(Problem to solve) Repeat the records below verbatim, and do not copy their pictures.

(Data for analysis)
══════════════════════════════
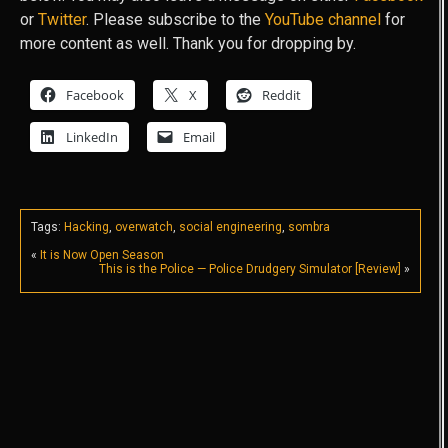
or
Twitter
. Please subscribe to the
YouTube channel
for
more content as well. Thank you for dropping by.
Facebook
X
Reddit
LinkedIn
Email
Tags:
Hacking
,
overwatch
,
social engineering
,
sombra
«
It is Now Open Season
This is the Police — Police Drudgery Simulator [Review]
»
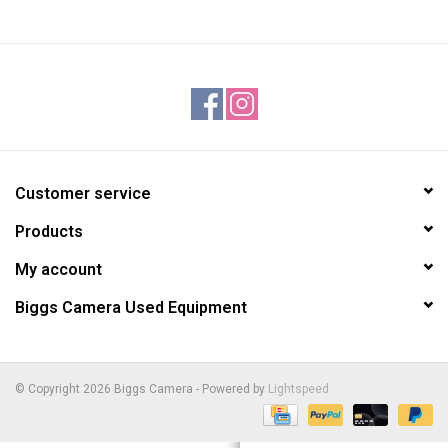
Customer service
Products
My account
Biggs Camera Used Equipment
© Copyright 2026 Biggs Camera - Powered by
Lightspeed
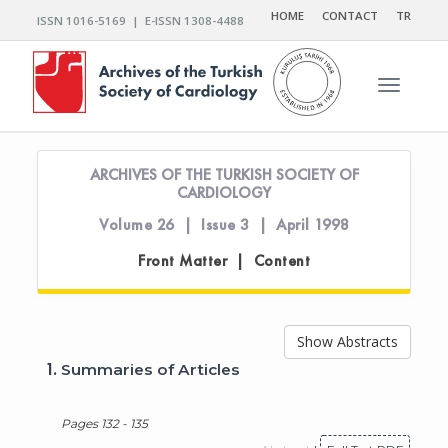
HOME
CONTACT
TR
ISSN 1016-5169 | E-ISSN 1308-4488
Toggle n
ARCHIVES OF THE TURKISH SOCIETY OF
CARDIOLOGY
Volume 26 | Issue 3 | April 1998
Front Matter | Content
Show Abstracts
1.
Summaries of Articles
Pages 132 - 135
══════════════════════════════
(Solved exercise)
or
Twitter
. Please subscribe to the
YouTube channel
for
more content as well. Thank you for dropping by.
Facebook
X
Reddit
LinkedIn
Email
Tags:
Hacking
,
overwatch
,
social engineering
,
sombra
«
It is Now Open Season
This is the Police — Police Drudgery Simulator [Review]
»
Customer service
Products
My account
Biggs Camera Used Equipment
© Copyright 2026 Biggs Camera - Powered by
Lightspeed
HOME
CONTACT
TR
ISSN 1016-5169 | E-ISSN 1308-4488
Toggle n
ARCHIVES OF THE TURKISH SOCIETY OF
CARDIOLOGY
Volume 26 | Issue 3 | April 1998
Front Matter | Content
Show Abstracts
1.
Summaries of Articles
Pages 132 - 135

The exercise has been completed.